• _EXERCICES À FAIRE_
#1 Citez le passage du texte source sur Corman et Poe compris entre « Comme pour La » et « ce point commun. », ces deux bornes incluses.
#2 Selon le texte source sur Corman et Poe, de quel recueil le récit « Le chat noir » est-il extrait ?

• _TEXTE SOURCE_
------------

"Quelquefois, hélas ! la conscience humaine supporte un
fardeau d'une si lourde horreur, qu'elle ne peut s'en décharger que dans
le tombeau."
(in "L'Homme des Foules", "Nouvelles Histoires extraordinaires" d'E.A. Poe)

Comme pour La Chute de la maison Usher
, Roger Corman
revisite la littérature d'Edgar Allan Poe
pour en faire autre chose. En choisissant "Morella" et "La vérité sur le cas de M. Valdemar" tirés des "Histoires extraordinaires" et "Le chat noir" extrait des "Nouvelles Histoires extraordinaires", le réalisateur s'intéresse à la mort et au phénomène de "revenance" (néologisme quasi obligatoire). L'unité narrative ne saute pas aux yeux, notamment à cause de la présence du "chat noir", mais nous allons essayer de mettre en avant ce point commun.



Dans "Morella", dont l'atmosphère et la thématique sont très proches de La Chute de la maison Usher
,
une malédiction, proférée au moment d'un décès, va frapper un
descendant. Dans l'oeuvre, le père n'aime pas son épouse et voue une
passion à sa fille. Corman
inverse la situation ; dans les deux cas, l'épouse __revient__
à la place de la fille pour se venger de l'époux, ce qui est quasiment
un non-sens ou une absurdité dans la cohérence du film (à moins qu'il ne s'appuie sur la trahison).

------------

• _DONNÉES FOURNIES_
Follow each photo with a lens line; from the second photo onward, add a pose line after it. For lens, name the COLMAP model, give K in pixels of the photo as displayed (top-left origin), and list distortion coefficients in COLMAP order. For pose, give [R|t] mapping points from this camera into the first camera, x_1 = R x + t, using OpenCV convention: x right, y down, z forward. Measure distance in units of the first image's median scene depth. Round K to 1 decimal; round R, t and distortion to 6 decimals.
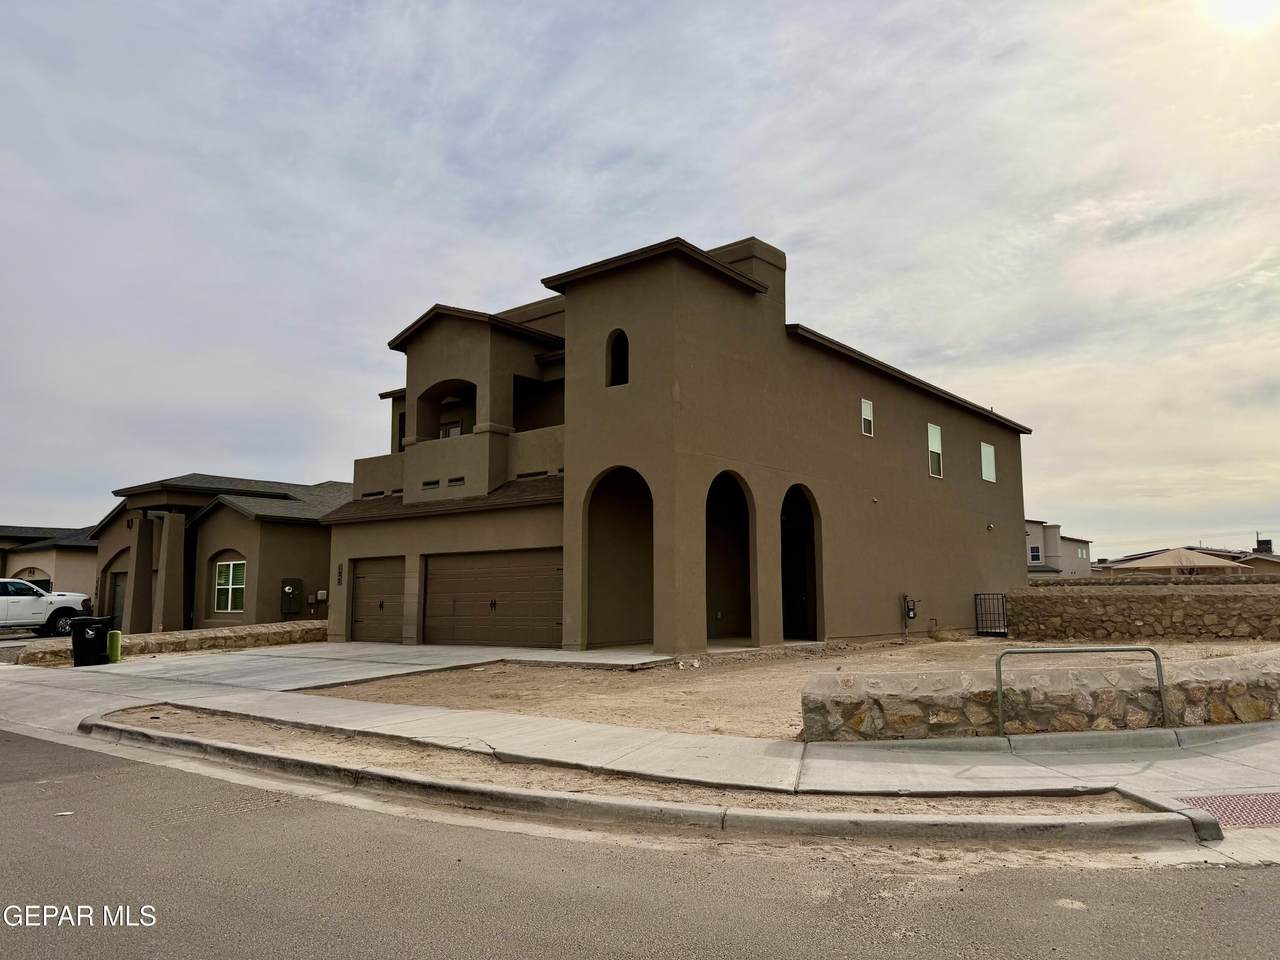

------------

• _RÉPONSES PAR EXERCICE_
#1
Comme pour La Chute de la maison Usher
, Roger Corman
revisite la littérature d'Edgar Allan Poe
pour en faire autre chose. En choisissant "Morella" et "La vérité sur le cas de M. Valdemar" tirés des "Histoires extraordinaires" et "Le chat noir" extrait des "Nouvelles Histoires extraordinaires", le réalisateur s'intéresse à la mort et au phénomène de "revenance" (néologisme quasi obligatoire). L'unité narrative ne saute pas aux yeux, notamment à cause de la présence du "chat noir", mais nous allons essayer de mettre en avant ce point commun.

#2 Des « Nouvelles Histoires extraordinaires ».